Elaboration on this Achievement Objective

This means students will solve problems involving rates and ratios. In this curriculum rates are defined as a multiplicative relationship between different measures, for example, 24 litres per 60 minutes, while ratios are defined as a multiplicative relationship between identical measures, for example, 30 litres: 40 litres. This distinction is blurred where the measures are of the same attribute, for example, 10mL per 1 Litre, but problems involving unit conversion are delayed until Level Six. In terms of their behaviour problems involving both rates and ratios can be modelled by the equation a/b = c/d where one of the values, a, b, c, or d is unknown or as a situation where a/b and c/d must be compared. Rate and ratios can also be represented by ratio tables or double number lines. For example:

A wallpaper hanger mixes 300 grams of glue powder to every 4 litres of water. She wants to make up 25 litres of paste. How many grams of powder will she need?

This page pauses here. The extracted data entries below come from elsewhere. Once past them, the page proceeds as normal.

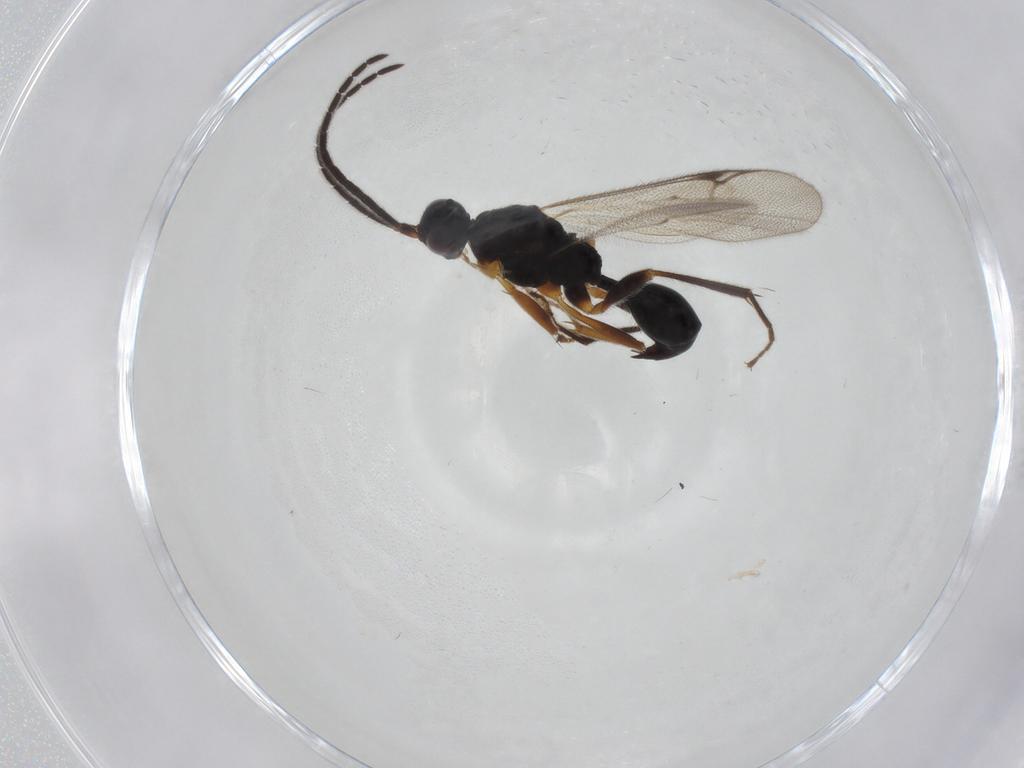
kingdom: Animalia
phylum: Arthropoda
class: Insecta
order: Hymenoptera
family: Proctotrupidae
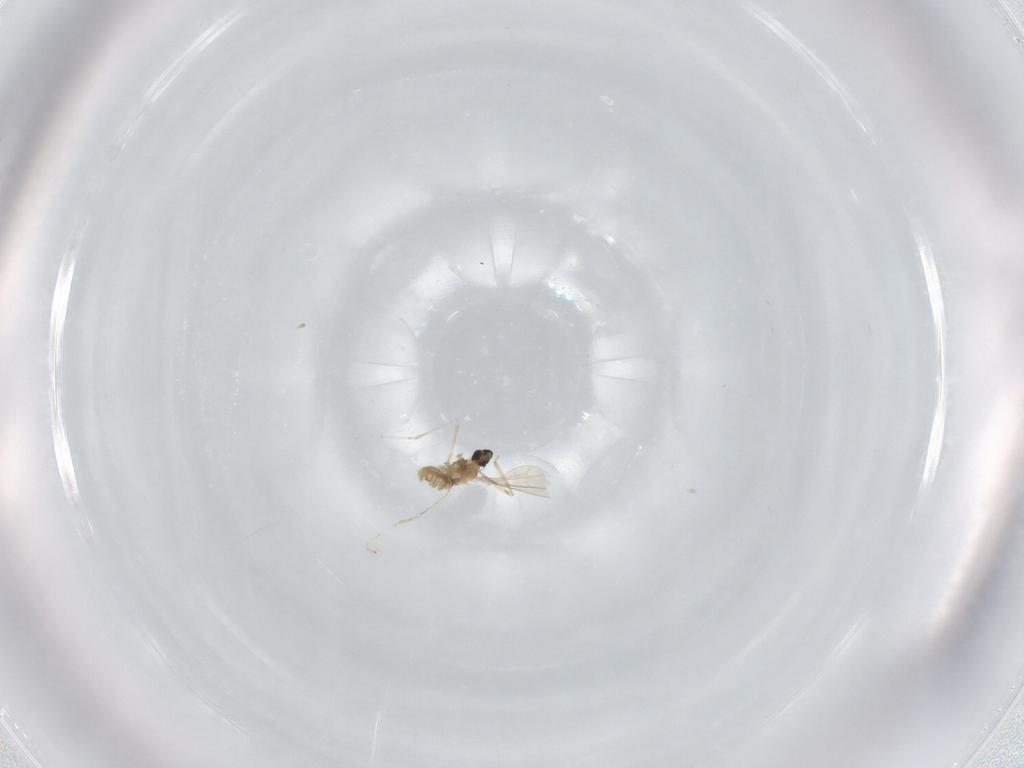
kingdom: Animalia
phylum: Arthropoda
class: Insecta
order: Diptera
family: Cecidomyiidae
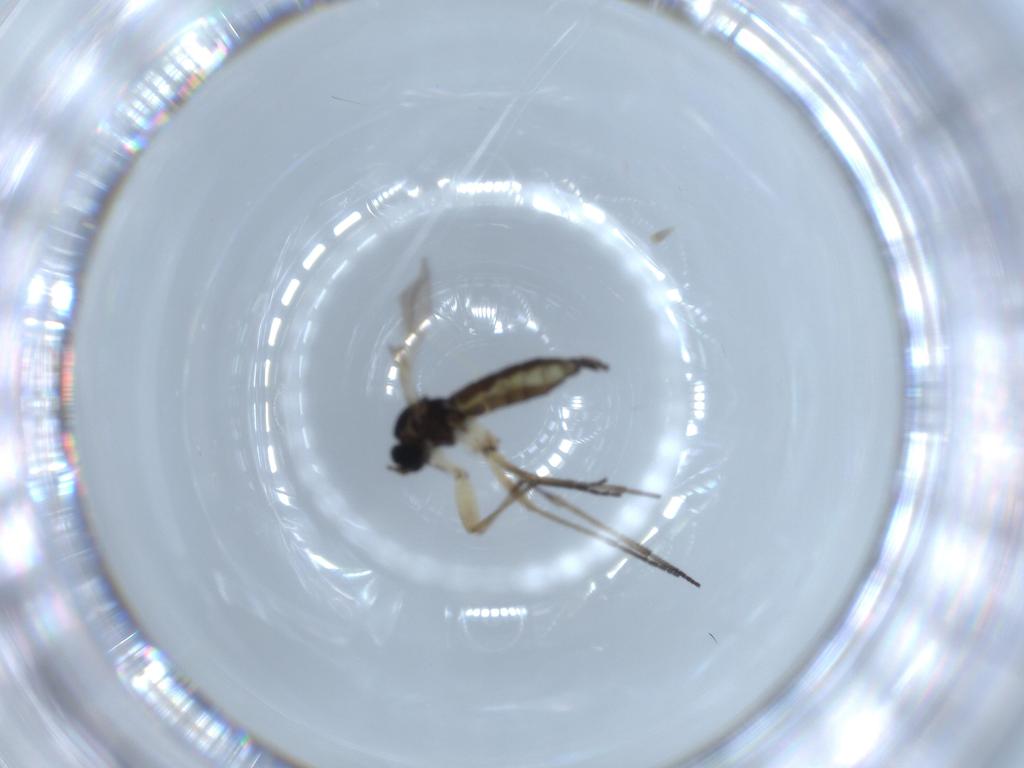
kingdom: Animalia
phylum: Arthropoda
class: Insecta
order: Diptera
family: Sciaridae
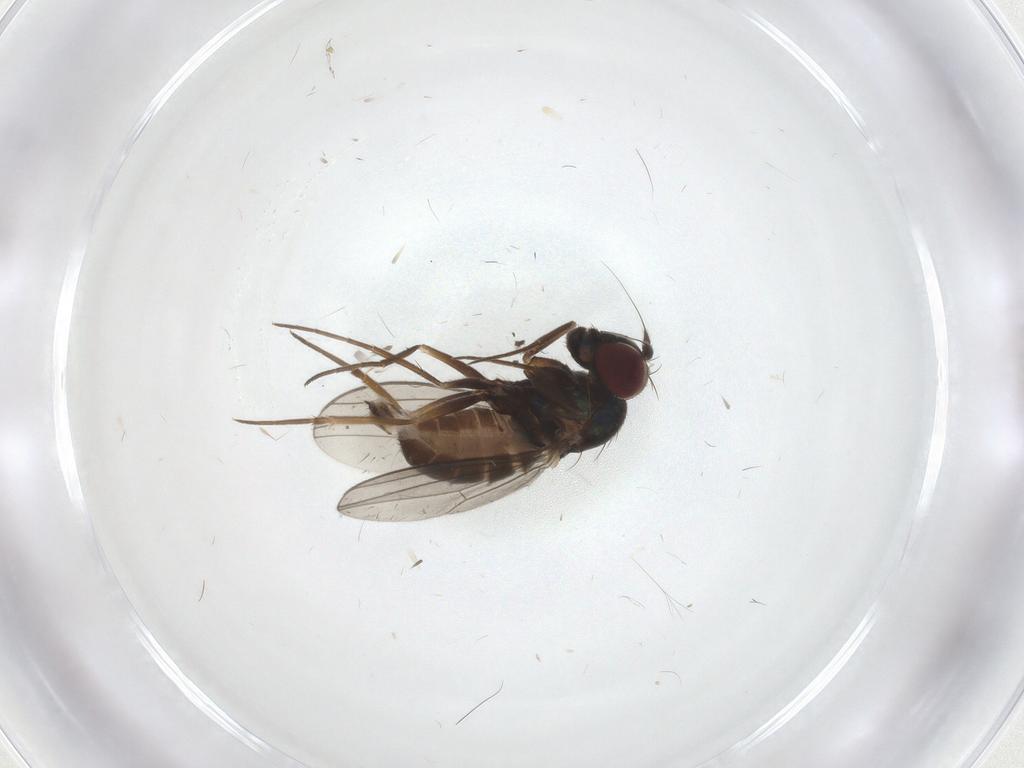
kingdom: Animalia
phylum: Arthropoda
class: Insecta
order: Diptera
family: Dolichopodidae
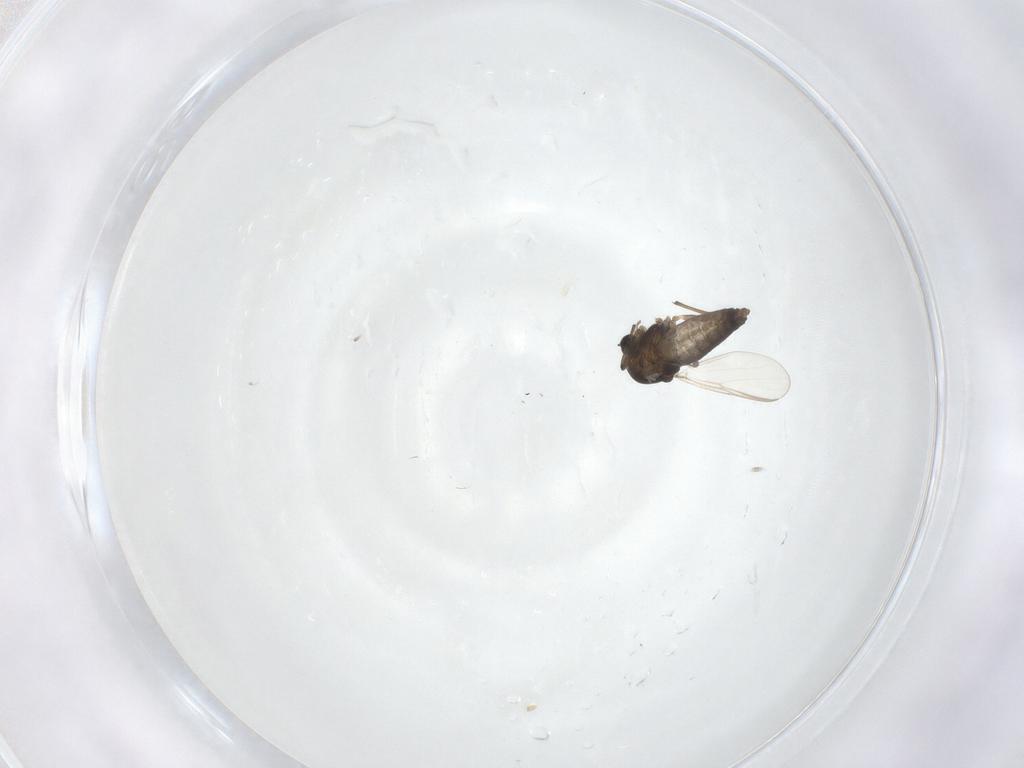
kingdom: Animalia
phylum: Arthropoda
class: Insecta
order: Diptera
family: Chironomidae
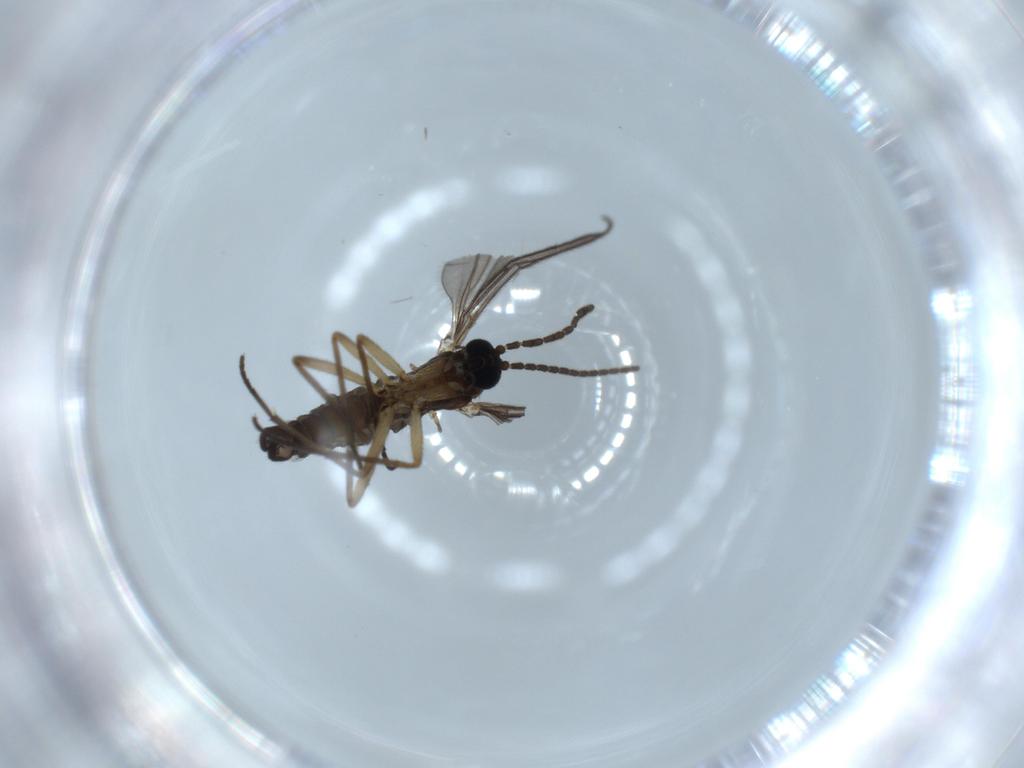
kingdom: Animalia
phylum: Arthropoda
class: Insecta
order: Diptera
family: Sciaridae
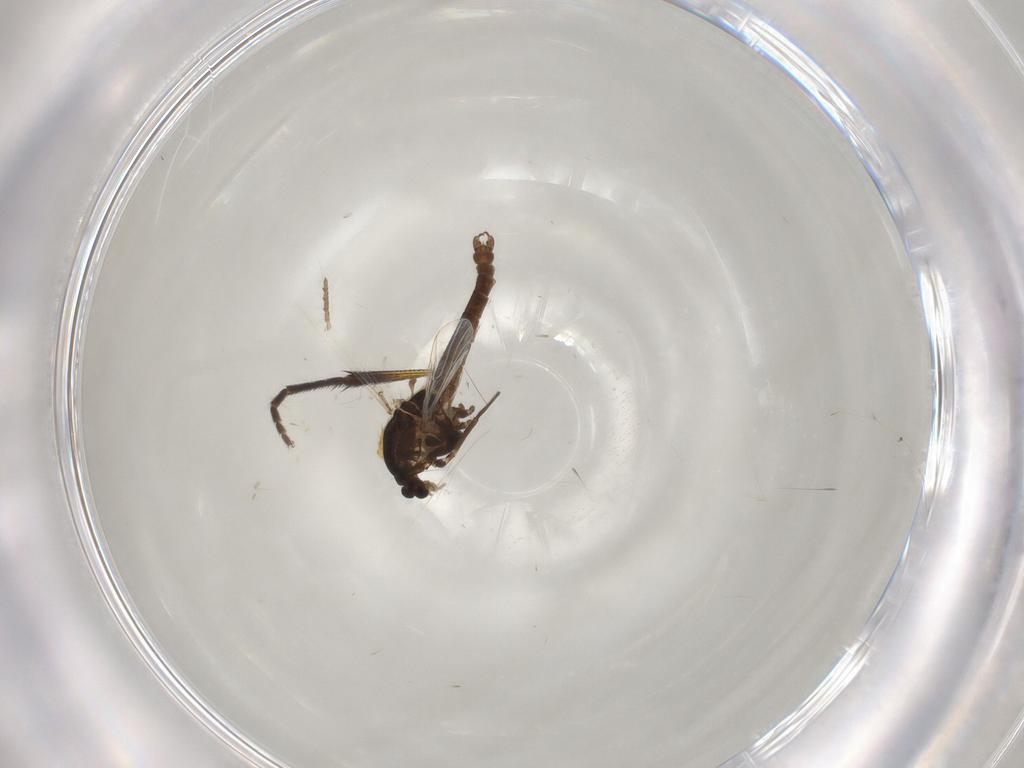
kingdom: Animalia
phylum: Arthropoda
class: Insecta
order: Diptera
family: Chironomidae
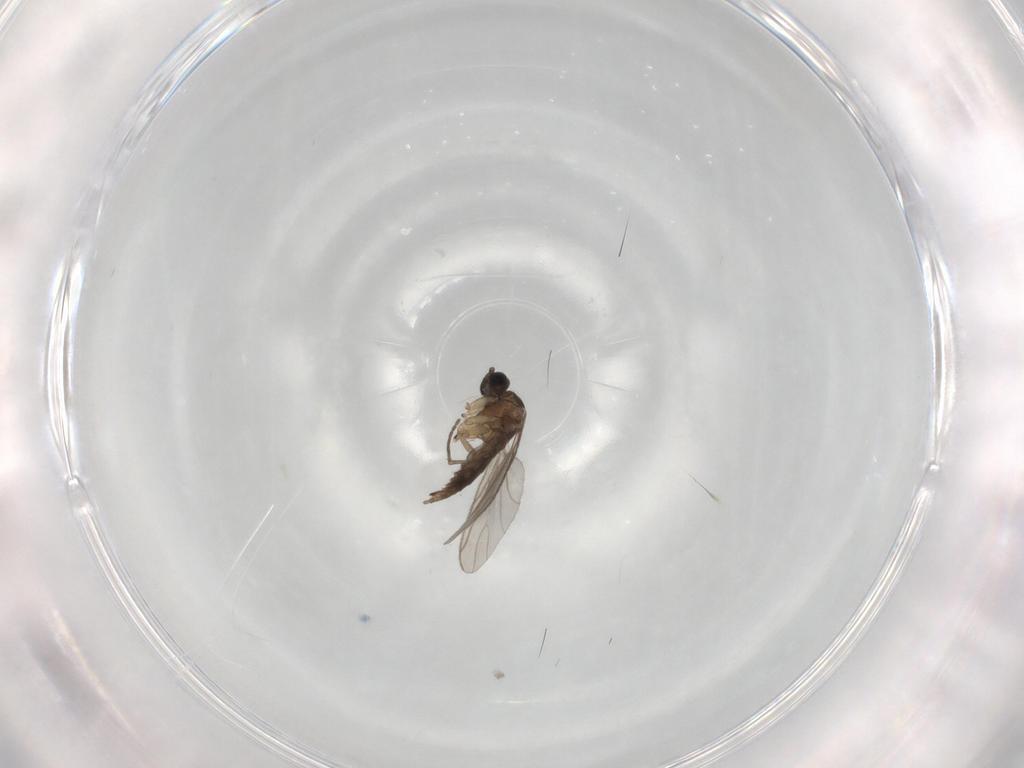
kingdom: Animalia
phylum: Arthropoda
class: Insecta
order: Diptera
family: Sciaridae
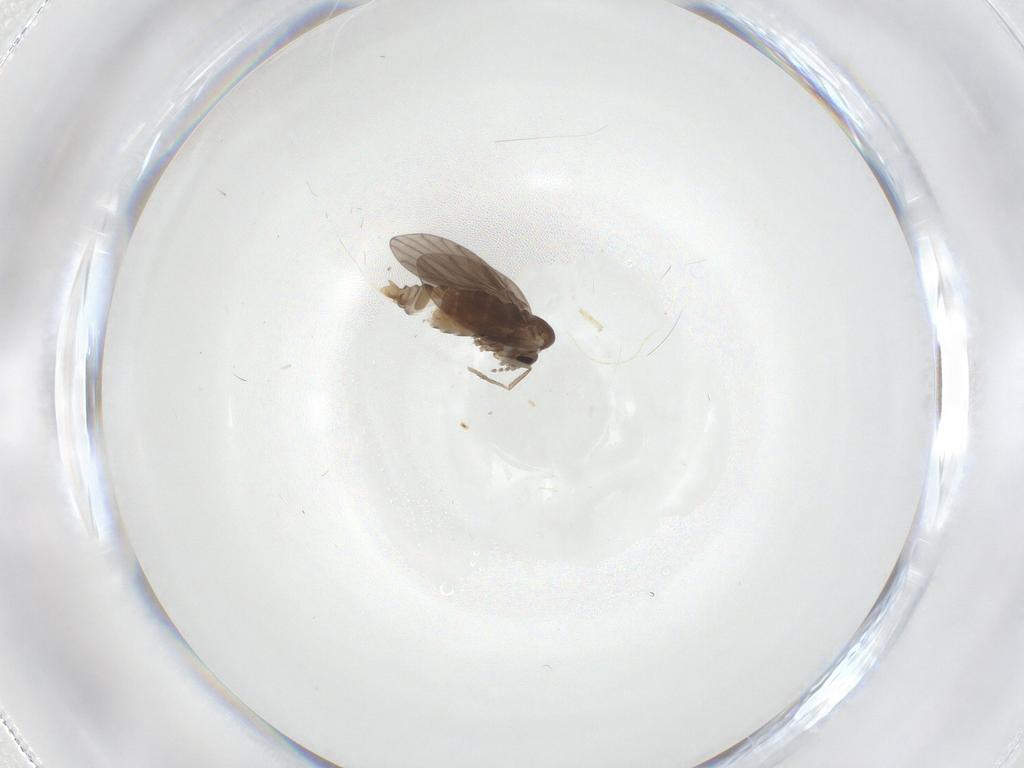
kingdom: Animalia
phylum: Arthropoda
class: Insecta
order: Diptera
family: Psychodidae
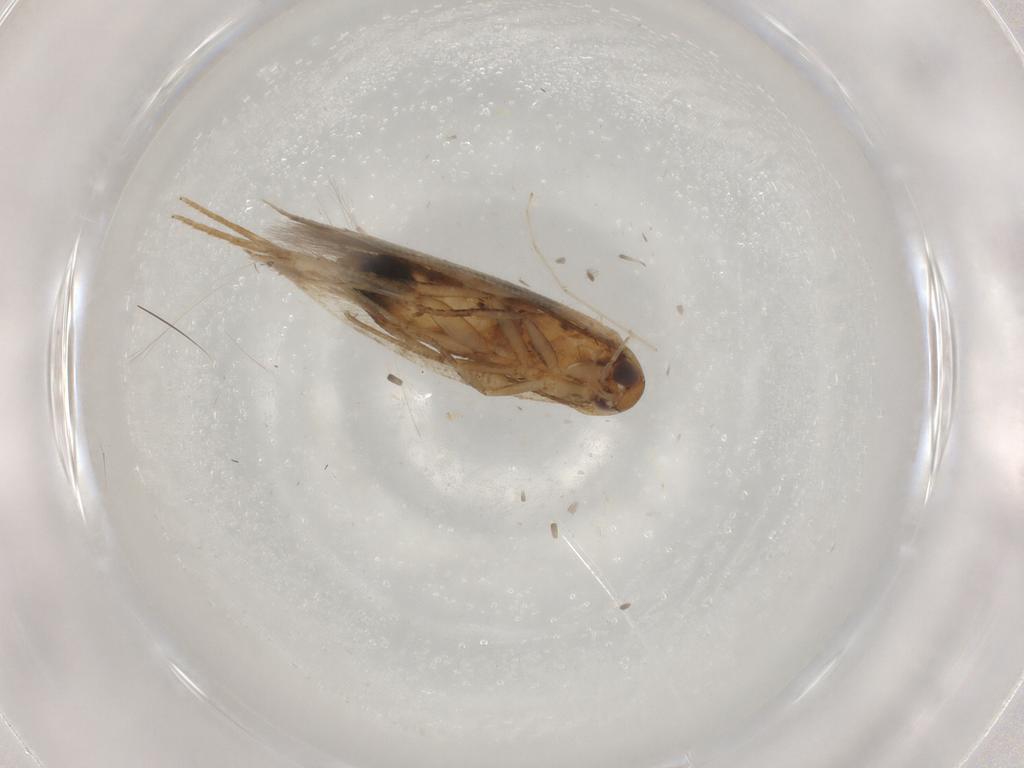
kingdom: Animalia
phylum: Arthropoda
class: Insecta
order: Lepidoptera
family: Cosmopterigidae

At Level Five students are expected to solve problems of this type in which the unknown can be in any of the four positions on the table and in which the scalar within (for example 4 x = 25) or between (for example 4 x = 300) operators are positive integers or fractions. Students should be able to use equivalent rates to compare two given rates and express the part-whole relationships in ratios as equivalent fractions to compare given ratios. For example, 3 litre orange: 5 litres apple has a stronger orange flavour than 4:6 because the part-whole fractions are 3/8 and 4/10 respectively which have equivalent forms of 15/40 and 16/40.